Brasil destrói alimento enquanto volta ao mapa da fome e enfrenta Covid
Em meio ao combate ao novo coronavírus, o Brasil tem no horizonte uma possível crise de abastecimento no mesmo momento em que o país volta ao Mapa da Fome da ONU e em que vemos cenas de alimentos sendo destruídos no campo, porque transportar e comercializar é mais custoso.
"Como estamos produzindo os alimentos em um sistema superindustrial e capitalista, que impõe um preço e gera esse cenário de descartar o alimento, é mais barato para o agricultor destruir do que levar para um centro de abastecimento", afirmou a chef de cozinha, apresentadora de TV e ativista Bela Gil, durante UOL Debate sobre segurança alimentar em época de pandemia.
Gil defendeu a autonomia dos agricultores de plantar o que querem, e não obedecer cegamente o vai-e-vem do mercado. "A soberania alimentar é o direito ao acesso a boa alimentação. Precisamos garantir renda do agricultor e comida na mesa para quem precisa", disse a apresentadora.
Outro participante do debate, o diretor da ONG (organização não governamental) Ação Cidadania Rodrigo "Kiko" Afonso apontou que o Brasil está de volta ao Mapa da Fome, ou seja, o país ultrapassou os 5% de sua população dentro da extrema pobreza.

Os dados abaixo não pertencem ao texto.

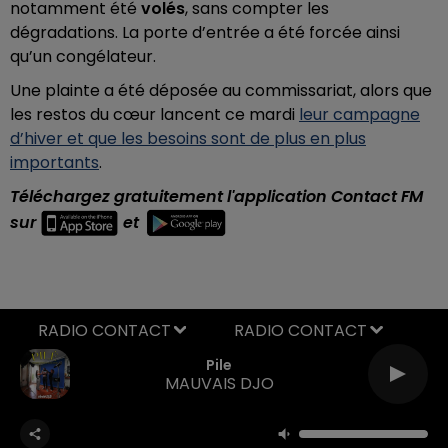
notamment été
volés
, sans compter les
dégradations. La porte d’entrée a été forcée ainsi
qu’un congélateur.
Une plainte a été déposée au commissariat,
alors que
l
es restos du cœur lancent ce mardi
leur campagne
d’hiver et que les besoins sont de plus en plus
importants
.
Téléchargez gratuitement l'application Contact FM
sur
et
RADIO CONTACT
Pile
MAUVAIS DJO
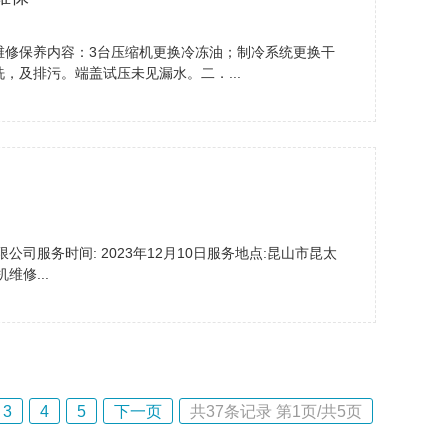
维修保养内容：3台压缩机更换冷冻油；制冷系统更换干
，及排污。端盖试压未见漏水。二．...
司服务时间: 2023年12月10日服务地点:昆山市昆太
维修...
3
4
5
下一页
共
37
条记录 第
1
页/共
5
页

O país tinha saído em 2014 do mapa, relatório da FAO, agência para alimentação e agricultura das Nações Unidas. O cálculo é que 13,8 milhões de brasileiros estão nessa condição atualmente (6,9% dos habitantes), e o impacto da pandemia pode triplicar esse número, somando boa parte dos trabalhadores informais que devem ficar sem renda. "A tragédia da Covid-19 trouxe luz para a questão da insegurança alimentar. Para resolver essa questão, é necessária política pública porque só o governo tem recursos e pessoal para atuar", apontou Afonso.
A falta de coordenação governamental foi apontada como principal problema nesse momento pelo economista Marcelo Paixão, professor da Universidade do Texas-Austin (EUA).
"A falta de lucidez política talvez seja problema maior que vírus. É uma calamidade pública porque não há coordenação nenhuma. Estamos acelerando a curva de mortos e contaminados. Não se trata de discussão ideológica, se trata de precisarmos de medidas coerentes e de ter seriedade no trato do que está acontecendo", afirmou o professor.
Outra participante do debate foi Kelli Mafort, doutora em Ciências Sociais pela Unesp e integrante da Coordenação Nacional do MST (Movimento Sem Terra). "A agricultura atual visa o lucro, e transformou o alimento em commodity para ser exportada. A agricultura tem de pensar na vida e na natureza. E estamos percebendo isso agora, percebendo que temos de valorizar um novo projeto de campo, com agricultura familiar, agroecologia e reforma agrária", afirmou.
Bela Gil concordou. "Precisamos de políticas públicas de acesso a uma alimentação saudável, e sem reforma agrária fica impossível garantir segurança alimentar para a população", disse durante o debate.
Paixão foi pela mesma linha de raciocínio. "Nossas políticas agrícolas foram dissociadas de uma reforma agrária e se dedicaram a uma agricultura empresarial. Esse modelo de desenvolvimento se instaura com Pedro Álvares Cabral, até o Brasil se transformar no maior consumidor mundial de agrotóxico. Existe por aqui um tipo de ação afirmativa inversa", argumentou o professor.
Kelli Mafort disse que é possível ter um horizonte propositivo se encararmos os problemas de frente. "Estamos diante de uma possibilidade histórica. A Covid não foi produzida em laboratório, mas da relação do ser humano com a natureza. Então precisamos mudar essa relação", disse.
Para o economista e professor Marcelo Paixão, o modelo a ser adotado deveria conciliar três diretrizes. "Política econômica com justiça social e preservação ambiental deveriam ser o tripé", resumiu.